With energy and great sense of power.,nature is a solitary tree in the field and an extraordinary field.
Representational image
Representational image

CHENNAI: What is education actually doing? Is it really helping mankind, our children, to become more concerned, more gentle, generous, not to go back to the old pattern — to the ugliness and naughtiness of this world? If the educator is really concerned, as he must be, then he has to help the student to find out his relationship to the world, not to the world of imagination or romantic sentimentality, but to the actual world in which all things are taking place; and also to the world of nature, to the desert, the jungle or the few trees that surround him, and to the animals of the world.

(Animals, fortunately, are not nationalistic; they hunt only to survive.) If the educator and the student lose their relationship to nature, each will certainly lose his relationship with humanity.What is nature? There is a great deal of talk about and endeavour to protect nature, the animals, the birds, the whales and dolphins, to clean the polluted rivers, the lakes, the green fields and so on. Nature is not put together by thought, as religion is, as belief is.

Nature is the tiger — that extraordinary animal with energy and great sense of power. Nature is the solitary tree in the field, the meadows and the grove; it is that squirrel shyly hiding behind a bough. Nature is the ant and the bee and all the living things of the earth. Nature is the river, not a particular river, whether the Ganges, the Thames or the Mississippi. Nature is all those mountains, snow-clad, with dark blue valleys and ranges of hills meeting the seas. The universe is part of this world. 

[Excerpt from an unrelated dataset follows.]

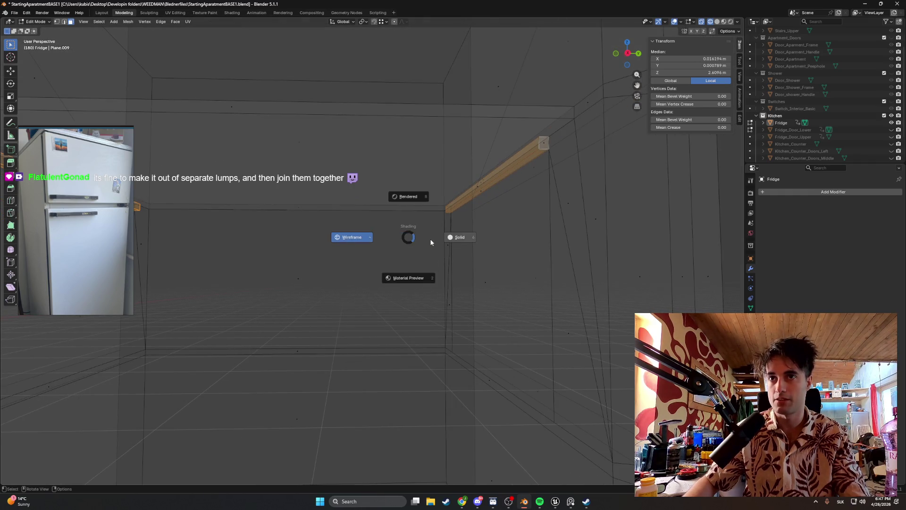
pyautogui.click(444, 242)
pyautogui.moveTo(443, 241); pyautogui.dragTo(461, 227, button='middle')
# - Duplicate both top rails straight down and enter a -0.5 m Z offset in the Add Duplicate panel
pyautogui.press('g')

One must have a feeling for all this, not destroy it, not kill for one’s pleasure, not kill animals for food. We do kill the vegetables that we eat, but one must draw the line somewhere. If you do not eat vegetables, then how will you live? So one must intelligently discern. Nature is part of our life. We grew out of the seed, the earth, and we are part of all that, but we are rapidly losing the sense that we are animals like the others. Can you have a feeling for a tree? Look at it, see the beauty of it, listen to the sound it makes; be sensitive to the little plant, to the little weed, to the creeper that is growing up the wall, to the light on the leaves and the many shadows.

 You must be aware of all this and have that sense of communion with nature around you. You may live in a town, but you do have trees here and there. The next-door garden may be ill-kept, crowded with weeds, but look at the flower in it, and feel that you are part of all that, part of all living things.